Work instructions:
All of the listing should be output exactly, apart from the pictures.

++++ Input material ++++

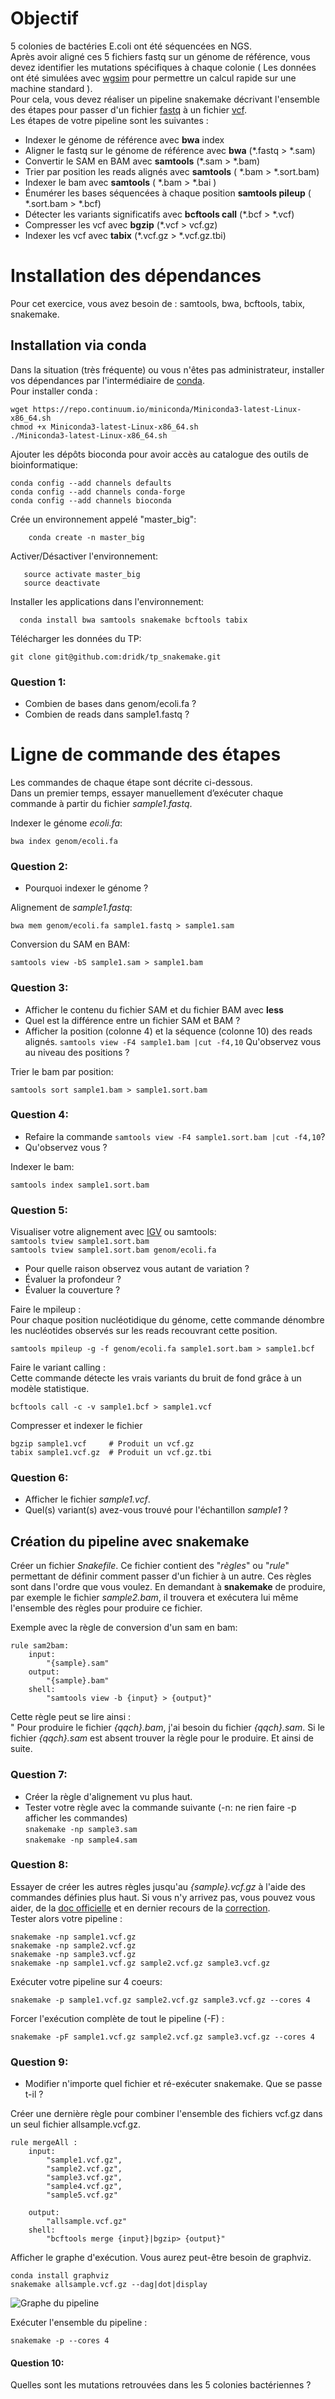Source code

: # Objectif 
5 colonies de bactéries E.coli ont été séquencées en NGS.    
Après avoir aligné ces 5 fichiers fastq sur un génome de référence, vous devez identifier les mutations spécifiques à chaque colonie ( Les données ont été simulées avec [wgsim](https://github.com/lh3/wgsim) pour permettre un calcul rapide sur une machine standard ).     
Pour cela, vous devez réaliser un pipeline snakemake décrivant l'ensemble des étapes pour passer d'un fichier [fastq](https://fr.wikipedia.org/wiki/FASTQ) à un fichier [vcf](https://en.wikipedia.org/wiki/Variant_Call_Format).    
Les étapes de votre pipeline sont les suivantes :    

- Indexer le génome de référence avec **bwa** index
- Aligner le fastq sur le génome de référence avec **bwa** (*.fastq > *.sam)
- Convertir le SAM en BAM avec **samtools** (*.sam > *.bam)
- Trier par position les reads alignés avec **samtools** ( *.bam > *.sort.bam)
- Indexer le bam avec **samtools** ( *.bam > *.bai )
- Énumérer les bases séquencées à chaque position **samtools pileup** ( *.sort.bam > *.bcf)
- Détecter les variants significatifs avec **bcftools call** (*.bcf > *.vcf) 
- Compresser les vcf avec **bgzip** (*.vcf > vcf.gz)
- Indexer les vcf avec **tabix** (*.vcf.gz > *.vcf.gz.tbi)

# Installation des dépendances
Pour cet exercice, vous avez besoin de : samtools, bwa, bcftools, tabix, snakemake.

## Installation via conda
Dans la situation (très fréquente) ou vous n'êtes pas administrateur, installer vos dépendances par l'intermédiaire de [conda](https://conda.io/miniconda.html).     
Pour installer conda :    

    wget https://repo.continuum.io/miniconda/Miniconda3-latest-Linux-x86_64.sh
    chmod +x Miniconda3-latest-Linux-x86_64.sh      
    ./Miniconda3-latest-Linux-x86_64.sh

Ajouter les dépôts bioconda pour avoir accès au catalogue des outils de bioinformatique:

    conda config --add channels defaults
    conda config --add channels conda-forge
    conda config --add channels bioconda

Crée un environnement appelé "master_big":

        conda create -n master_big

Activer/Désactiver l'environnement: 

       source activate master_big
       source deactivate

Installer les applications dans l'environnement:  

      conda install bwa samtools snakemake bcftools tabix

Télécharger les données du TP: 

    git clone git@github.com:dridk/tp_snakemake.git

### Question 1: 
- Combien de bases dans genom/ecoli.fa ? 
- Combien de reads dans sample1.fastq ? 

# Ligne de commande des étapes 
Les commandes de chaque étape sont décrite ci-dessous.    
Dans un premier temps, essayer manuellement d’exécuter chaque commande à partir du fichier *sample1.fastq*.

Indexer le génome *ecoli.fa*: 

    bwa index genom/ecoli.fa 

### Question 2:
- Pourquoi indexer le génome ? 

Alignement de *sample1.fastq*: 

    bwa mem genom/ecoli.fa sample1.fastq > sample1.sam 

Conversion du SAM en BAM: 

    samtools view -bS sample1.sam > sample1.bam

### Question 3:
- Afficher le contenu du fichier SAM et du fichier BAM avec **less** 
- Quel est la différence entre un fichier SAM et BAM ?  
- Afficher la position (colonne 4) et la séquence (colonne 10) des reads alignés. `` samtools view -F4 sample1.bam |cut -f4,10 ``
Qu'observez vous au niveau des positions ? 

Trier le bam par position: 

    samtools sort sample1.bam > sample1.sort.bam 

### Question 4: 
- Refaire la commande `` samtools view -F4 sample1.sort.bam |cut -f4,10 ``? 
- Qu'observez vous ? 

Indexer le bam:

    samtools index sample1.sort.bam 

### Question 5:
Visualiser votre alignement avec [IGV](http://software.broadinstitute.org/software/igv/) ou samtools:    
    `` samtools tview sample1.sort.bam ``      
    `` samtools tview sample1.sort.bam genom/ecoli.fa `` 

- Pour quelle raison observez vous autant de variation ? 
- Évaluer la profondeur ? 
- Évaluer la couverture ? 

Faire le mpileup :   
Pour chaque position nucléotidique du génome, cette commande dénombre les nucléotides observés sur les reads recouvrant cette position. 

    samtools mpileup -g -f genom/ecoli.fa sample1.sort.bam > sample1.bcf

Faire le variant calling :    
Cette commande détecte les vrais variants du bruit de fond grâce à un modèle statistique. 

    bcftools call -c -v sample1.bcf > sample1.vcf 

Compresser et indexer le fichier 

    bgzip sample1.vcf     # Produit un vcf.gz
    tabix sample1.vcf.gz  # Produit un vcf.gz.tbi

### Question 6:
- Afficher le fichier *sample1.vcf*.
- Quel(s) variant(s) avez-vous trouvé pour l'échantillon *sample1* ? 

## Création du pipeline avec snakemake 

Créer un fichier *Snakefile*. Ce fichier contient des "*règles*" ou "*rule*" permettant de définir comment passer d'un fichier à un autre. Ces règles sont dans l'ordre que vous voulez. En demandant à **snakemake** de produire, par exemple le fichier *sample2.bam*, il trouvera et exécutera lui même l'ensemble des règles pour produire ce fichier.    

Exemple avec la règle de conversion d'un sam en bam:

    rule sam2bam:
        input:
            "{sample}.sam"
        output:
            "{sample}.bam"
        shell:
            "samtools view -b {input} > {output}"

Cette règle peut se lire ainsi :    
" Pour produire le fichier *{qqch}.bam*, j'ai besoin du fichier *{qqch}.sam*. Si le fichier *{qqch}.sam* est absent trouver la règle pour le produire. Et ainsi de suite. 

### Question 7:
- Créer la règle d'alignement vu plus haut.  
- Tester votre règle avec la commande suivante (-n: ne rien faire  -p afficher les commandes)    
    ``snakemake -np sample3.sam``     
    ``snakemake -np sample4.sam ``


### Question 8: 

Essayer de créer les autres règles jusqu'au *{sample}.vcf.gz* à l'aide des commandes définies plus haut. Si vous n'y arrivez pas, vous pouvez vous aider, de la [doc officielle](https://snakemake.readthedocs.io/en/stable/) et en dernier recours de la [correction](https://github.com/dridk/tp_snakemake/blob/master/Snakefile.correction).    
Tester alors votre pipeline :     

    snakemake -np sample1.vcf.gz
    snakemake -np sample2.vcf.gz
    snakemake -np sample3.vcf.gz
    snakemake -np sample1.vcf.gz sample2.vcf.gz sample3.vcf.gz 

Exécuter votre pipeline sur 4 coeurs:

    snakemake -p sample1.vcf.gz sample2.vcf.gz sample3.vcf.gz --cores 4

Forcer l'exécution complète de tout le pipeline (-F) : 

    snakemake -pF sample1.vcf.gz sample2.vcf.gz sample3.vcf.gz --cores 4

### Question 9:
- Modifier n'importe quel fichier et ré-exécuter snakemake. Que se passe t-il ? 

Créer une dernière règle pour combiner l'ensemble des fichiers vcf.gz dans un seul fichier allsample.vcf.gz.

    rule mergeAll : 
        input:
            "sample1.vcf.gz",
            "sample2.vcf.gz",
            "sample3.vcf.gz",
            "sample4.vcf.gz",
            "sample5.vcf.gz"
            
        output:
            "allsample.vcf.gz"
        shell:
            "bcftools merge {input}|bgzip> {output}"

Afficher le graphe d'exécution. Vous aurez peut-être besoin de graphviz. 

    conda install graphviz
    snakemake allsample.vcf.gz --dag|dot|display 

![Graphe du pipeline](https://github.com/dridk/tp_snakemake/blob/master/graph.png)

Exécuter l'ensemble du pipeline : 

    snakemake -p --cores 4 

#### Question 10: 
Quelles sont les mutations retrouvées dans les 5 colonies bactériennes ?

++++

Solution:
Source code

: # Objectif 
5 colonies de bactéries E.coli ont été séquencées en NGS.    
Après avoir aligné ces 5 fichiers fastq sur un génome de référence, vous devez identifier les mutations spécifiques à chaque colonie ( Les données ont été simulées avec [wgsim](https://github.com/lh3/wgsim) pour permettre un calcul rapide sur une machine standard ).     
Pour cela, vous devez réaliser un pipeline snakemake décrivant l'ensemble des étapes pour passer d'un fichier [fastq](https://fr.wikipedia.org/wiki/FASTQ) à un fichier [vcf](https://en.wikipedia.org/wiki/Variant_Call_Format).    
Les étapes de votre pipeline sont les suivantes :    

- Indexer le génome de référence avec **bwa** index
- Aligner le fastq sur le génome de référence avec **bwa** (*.fastq > *.sam)
- Convertir le SAM en BAM avec **samtools** (*.sam > *.bam)
- Trier par position les reads alignés avec **samtools** ( *.bam > *.sort.bam)
- Indexer le bam avec **samtools** ( *.bam > *.bai )
- Énumérer les bases séquencées à chaque position **samtools pileup** ( *.sort.bam > *.bcf)
- Détecter les variants significatifs avec **bcftools call** (*.bcf > *.vcf) 
- Compresser les vcf avec **bgzip** (*.vcf > vcf.gz)
- Indexer les vcf avec **tabix** (*.vcf.gz > *.vcf.gz.tbi)

# Installation des dépendances
Pour cet exercice, vous avez besoin de : samtools, bwa, bcftools, tabix, snakemake.

## Installation via conda
Dans la situation (très fréquente) ou vous n'êtes pas administrateur, installer vos dépendances par l'intermédiaire de [conda](https://conda.io/miniconda.html).     
Pour installer conda :    

    wget https://repo.continuum.io/miniconda/Miniconda3-latest-Linux-x86_64.sh
    chmod +x Miniconda3-latest-Linux-x86_64.sh      
    ./Miniconda3-latest-Linux-x86_64.sh

Ajouter les dépôts bioconda pour avoir accès au catalogue des outils de bioinformatique:

    conda config --add channels defaults
    conda config --add channels conda-forge
    conda config --add channels bioconda

Crée un environnement appelé "master_big":

        conda create -n master_big

Activer/Désactiver l'environnement: 

       source activate master_big
       source deactivate

Installer les applications dans l'environnement:  

      conda install bwa samtools snakemake bcftools tabix

Télécharger les données du TP: 

    git clone git@github.com:dridk/tp_snakemake.git

### Question 1: 
- Combien de bases dans genom/ecoli.fa ? 
- Combien de reads dans sample1.fastq ? 

# Ligne de commande des étapes 
Les commandes de chaque étape sont décrite ci-dessous.    
Dans un premier temps, essayer manuellement d’exécuter chaque commande à partir du fichier *sample1.fastq*.

Indexer le génome *ecoli.fa*: 

    bwa index genom/ecoli.fa 

### Question 2:
- Pourquoi indexer le génome ? 

Alignement de *sample1.fastq*: 

    bwa mem genom/ecoli.fa sample1.fastq > sample1.sam 

Conversion du SAM en BAM: 

    samtools view -bS sample1.sam > sample1.bam

### Question 3:
- Afficher le contenu du fichier SAM et du fichier BAM avec **less** 
- Quel est la différence entre un fichier SAM et BAM ?  
- Afficher la position (colonne 4) et la séquence (colonne 10) des reads alignés. `` samtools view -F4 sample1.bam |cut -f4,10 ``
Qu'observez vous au niveau des positions ? 

Trier le bam par position: 

    samtools sort sample1.bam > sample1.sort.bam 

### Question 4: 
- Refaire la commande `` samtools view -F4 sample1.sort.bam |cut -f4,10 ``? 
- Qu'observez vous ? 

Indexer le bam:

    samtools index sample1.sort.bam 

### Question 5:
Visualiser votre alignement avec [IGV](http://software.broadinstitute.org/software/igv/) ou samtools:    
    `` samtools tview sample1.sort.bam ``      
    `` samtools tview sample1.sort.bam genom/ecoli.fa `` 

- Pour quelle raison observez vous autant de variation ? 
- Évaluer la profondeur ? 
- Évaluer la couverture ? 

Faire le mpileup :   
Pour chaque position nucléotidique du génome, cette commande dénombre les nucléotides observés sur les reads recouvrant cette position. 

    samtools mpileup -g -f genom/ecoli.fa sample1.sort.bam > sample1.bcf

Faire le variant calling :    
Cette commande détecte les vrais variants du bruit de fond grâce à un modèle statistique. 

    bcftools call -c -v sample1.bcf > sample1.vcf 

Compresser et indexer le fichier 

    bgzip sample1.vcf     # Produit un vcf.gz
    tabix sample1.vcf.gz  # Produit un vcf.gz.tbi

### Question 6:
- Afficher le fichier *sample1.vcf*.
- Quel(s) variant(s) avez-vous trouvé pour l'échantillon *sample1* ? 

## Création du pipeline avec snakemake 

Créer un fichier *Snakefile*. Ce fichier contient des "*règles*" ou "*rule*" permettant de définir comment passer d'un fichier à un autre. Ces règles sont dans l'ordre que vous voulez. En demandant à **snakemake** de produire, par exemple le fichier *sample2.bam*, il trouvera et exécutera lui même l'ensemble des règles pour produire ce fichier.    

Exemple avec la règle de conversion d'un sam en bam:

    rule sam2bam:
        input:
            "{sample}.sam"
        output:
            "{sample}.bam"
        shell:
            "samtools view -b {input} > {output}"

Cette règle peut se lire ainsi :    
" Pour produire le fichier *{qqch}.bam*, j'ai besoin du fichier *{qqch}.sam*. Si le fichier *{qqch}.sam* est absent trouver la règle pour le produire. Et ainsi de suite. 

### Question 7:
- Créer la règle d'alignement vu plus haut.  
- Tester votre règle avec la commande suivante (-n: ne rien faire  -p afficher les commandes)    
    ``snakemake -np sample3.sam``     
    ``snakemake -np sample4.sam ``


### Question 8: 

Essayer de créer les autres règles jusqu'au *{sample}.vcf.gz* à l'aide des commandes définies plus haut. Si vous n'y arrivez pas, vous pouvez vous aider, de la [doc officielle](https://snakemake.readthedocs.io/en/stable/) et en dernier recours de la [correction](https://github.com/dridk/tp_snakemake/blob/master/Snakefile.correction).    
Tester alors votre pipeline :     

    snakemake -np sample1.vcf.gz
    snakemake -np sample2.vcf.gz
    snakemake -np sample3.vcf.gz
    snakemake -np sample1.vcf.gz sample2.vcf.gz sample3.vcf.gz 

Exécuter votre pipeline sur 4 coeurs:

    snakemake -p sample1.vcf.gz sample2.vcf.gz sample3.vcf.gz --cores 4

Forcer l'exécution complète de tout le pipeline (-F) : 

    snakemake -pF sample1.vcf.gz sample2.vcf.gz sample3.vcf.gz --cores 4

### Question 9:
- Modifier n'importe quel fichier et ré-exécuter snakemake. Que se passe t-il ? 

Créer une dernière règle pour combiner l'ensemble des fichiers vcf.gz dans un seul fichier allsample.vcf.gz.

    rule mergeAll : 
        input:
            "sample1.vcf.gz",
            "sample2.vcf.gz",
            "sample3.vcf.gz",
            "sample4.vcf.gz",
            "sample5.vcf.gz"
            
        output:
            "allsample.vcf.gz"
        shell:
            "bcftools merge {input}|bgzip> {output}"

Afficher le graphe d'exécution. Vous aurez peut-être besoin de graphviz. 

    conda install graphviz
    snakemake allsample.vcf.gz --dag|dot|display 

![Graphe du pipeline](https://github.com/dridk/tp_snakemake/blob/master/graph.png)

Exécuter l'ensemble du pipeline : 

    snakemake -p --cores 4 

#### Question 10: 
Quelles sont les mutations retrouvées dans les 5 colonies bactériennes ?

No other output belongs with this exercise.